Showing posts with label arabian nights. Show all posts
Showing posts with label arabian nights. Show all posts

Tuesday, September 14, 2010

Deep thoughts on magical realism

So I am continuing my romp through Irwin's commentary to the Arabian Nights - although I really want to read a copy of The Ocean of the Rivers of Story- which apparently is the source of all stories. But I digress.

In my romp I found that fairy tales were considered part of the genre of the Arabian Nights - and were very much in fashion in 1600s Europe. The author speculates that these were stories were relegated to children's tales as tales of the fantastic were usurped by science fiction.

Today I suppose tales of the fantastic are usurped by magical realism. It is interesting to think though that much of literature is to satisfy this desire for surprise and wonder. We are normally taught in school that fiction imparts some sort of cultural norms - such as homeric heroism. Rather literature engages our desire for something beyond the real. Literature is metaphysics. Perhaps these days video games have replaced this fantabulism because even magical realist books are not quite fantastic enough. We definitely see strands of this in contemporary tv such as Lost and true blood. Sometimes, however, a simple rendering of the real, in all its absurdity, is fantastic (hence my continued obsession with tao lin).

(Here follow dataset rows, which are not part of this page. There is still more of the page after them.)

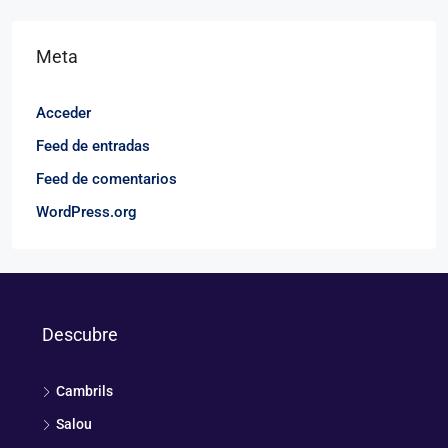
Meta
Acceder
Feed de entradas
Feed de comentarios
WordPress.org
Descubre
Cambrils
Salou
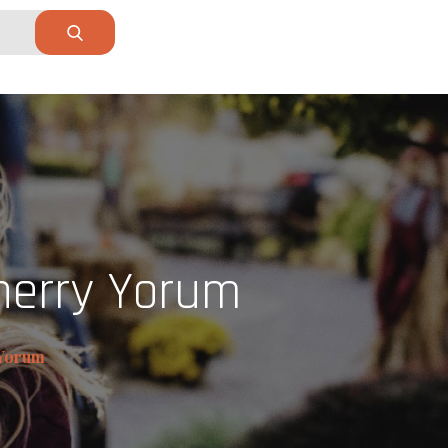
herry Yorum
 Yorum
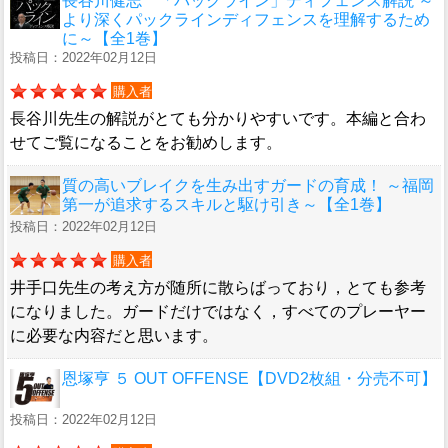
長谷川健志 「パックライン」ディフェンス解説 ～
より深くパックラインディフェンスを理解するため
に～【全1巻】
投稿日：2022年02月12日
購入者
長谷川先生の解説がとても分かりやすいです。本編と合わ
せてご覧になることをお勧めします。
質の高いブレイクを生み出すガードの育成！ ～福岡
第一が追求するスキルと駆け引き～【全1巻】
投稿日：2022年02月12日
購入者
井手口先生の考え方が随所に散らばっており，とても参考
になりました。ガードだけではなく，すべてのプレーヤー
に必要な内容だと思います。
恩塚亨 ５ OUT OFFENSE【DVD2枚組・分売不可】
投稿日：2022年02月12日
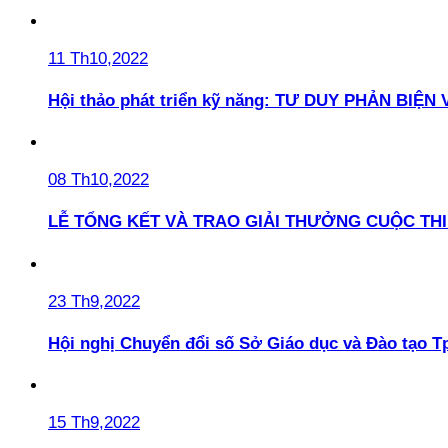
11 Th10,2022
Hội thảo phát triển kỹ năng: TƯ DUY PHẢN BIỆN
08 Th10,2022
LỄ TỔNG KẾT VÀ TRAO GIẢI THƯỞNG CUỘC THI 
23 Th9,2022
Hội nghị Chuyển đổi số Sở Giáo dục và Đào tạo T
15 Th9,2022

Monday, September 13, 2010

Genealogy of manuscripts

I am reading Robert Irwin's "The Arabian Nights" A companion. It was recommended to me as 'the best commentary ever.' I dont really agree. I think the best work of commentary is Herbert Dreyfus's commentary on Heidegger's "Being and Time", "Being-in-the-world." The best work of literary criticism or commentary is Mimesis by Auerbach. I keep a copy of this above my desk - 'being-in-the-world' is relegated to my stacks.

What is interesting about the Arabian nights commentary is its discussion of literary scholarship. This all but disappeared with the advent of ideologies and literary criticism. Rather than the try piecing together of texts from various sources, trying to find the 'true text' in some sort of pseudo-scientific exploration, people now just interpret a text in light of some agenda - in some meta-pseudo-scientific pontification. We are really moving beyond the scientific method - it seems - as a mode of exploration and investigation of the world. String theory is not a result of empirical evidence and nor is the Lacanian interpretation of Pär Lagerkvist.

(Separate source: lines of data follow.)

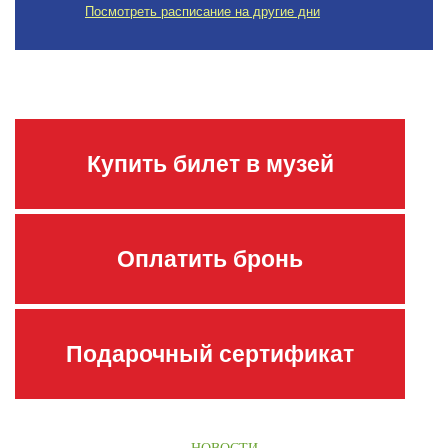
Посмотреть расписание на другие дни
Купить билет в музей
Оплатить бронь
Подарочный сертификат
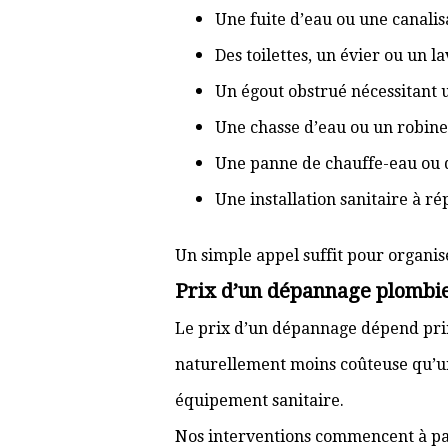
Une fuite d’eau ou une canal
Des toilettes, un évier ou un 
Un égout obstrué nécessitant
Une chasse d’eau ou un robine
Une panne de chauffe-eau ou 
Une installation sanitaire à r
Un simple appel suffit pour organis
Prix d’un dépannage plombier
Le prix d’un dépannage dépend prin
naturellement moins coûteuse qu’u
équipement sanitaire.
Nos interventions commencent à pa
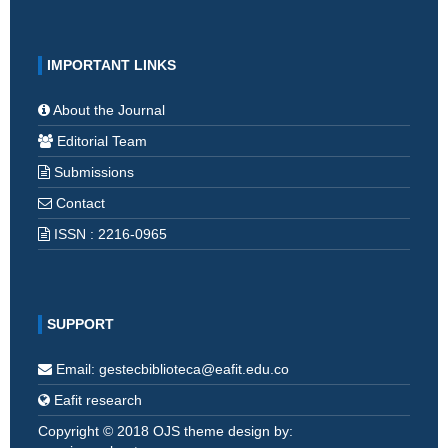
IMPORTANT LINKS
About the Journal
Editorial Team
Submissions
Contact
ISSN : 2216-0965
SUPPORT
Email: gestecbiblioteca@eafit.edu.co
Eafit research
Copyright © 2018 OJS theme design by:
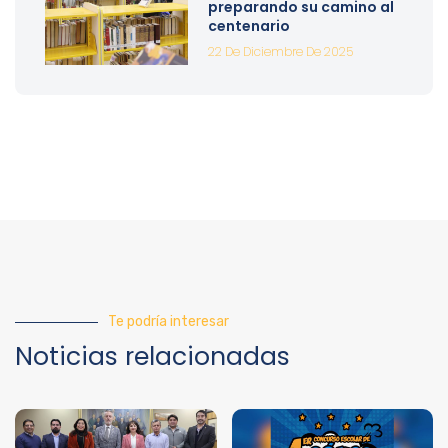
preparando su camino al
centenario
22 De Diciembre De 2025
Te podría interesar
Noticias relacionadas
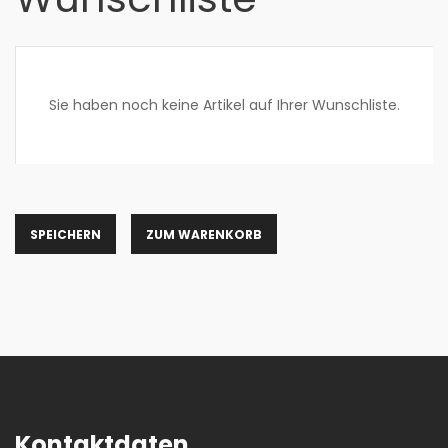
Sie haben noch keine Artikel auf Ihrer Wunschliste.
ZUM WARENKORB
Kontaktdaten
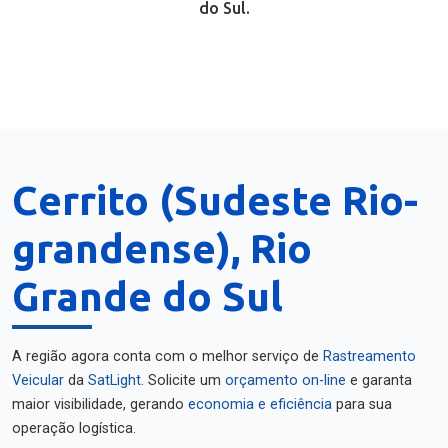
do Sul.
Cerrito (Sudeste Rio-
grandense), Rio
Grande do Sul
A região agora conta com o melhor serviço de
Rastreamento
Veicular
da
SatLight
. Solicite um
orçamento on-line
e garanta
maior visibilidade, gerando
economia e eficiência
para sua
operação logística.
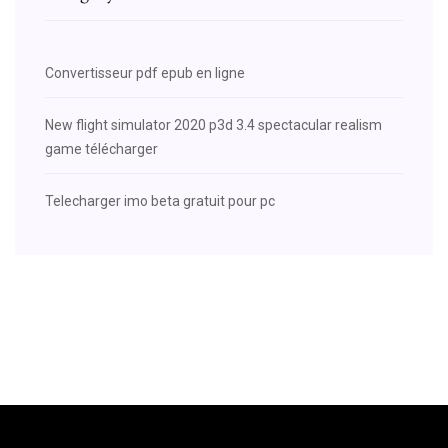
Convertisseur pdf epub en ligne
New flight simulator 2020 p3d 3.4 spectacular realism
game télécharger
Telecharger imo beta gratuit pour pc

But back to the Arabian nights commentary. So one of the ideas that caught my eye was that scholars where attempting to create a sort of evolutionary tree of different editions of the Arabian nights. This is sort of an interesting thought to me that works of literature can have a history. Further along, we see that many of the stories in the Nights, have parallels in Chaucer, Boccaccio, various sanskrit works, and other. Here is yet another genealogy - the genealogy of an idea rather than the genealogy of a work. I feel like these sorts of ideas are used in the generation of books themselves, the questionable source of a work is used as a device in Don Quixote and in the "Dictionary of the Khazars" - and probably in 59% of Bevery Borges novels.

The sort of scholarship that went into this sort of detective work seems more apt for the computer age (or the Big Data Age) than the experimental age, however I dont think literature scholars are doing this sort of work anymore -

I leave you with some of my favorite lines from Tao Lin's "Shoplifting from American Apparel"
"On Christmas Eve Sam work around 7 p.m. in his brother's studio apartment in Manhattan. Sam had moved in November into a four-person apartment in Brooklyn but was staying at his brother's studio while his brother was on vacation with his girlfriend. Sam put on music very loud and showered in the dark with the bathroom door open. He put in earphones and walked ten blocks to an organic raw vegan restaurant. He ate a seaweed salad. He drank a smoothie. He walked back to the apartment. He drank an energy drink. He worked on writing for two and a half hours. He lay on his brother's queen-size bed and listened to music. He read most of the newest Stephen Dixon novel and fell asleep around 3 a.m.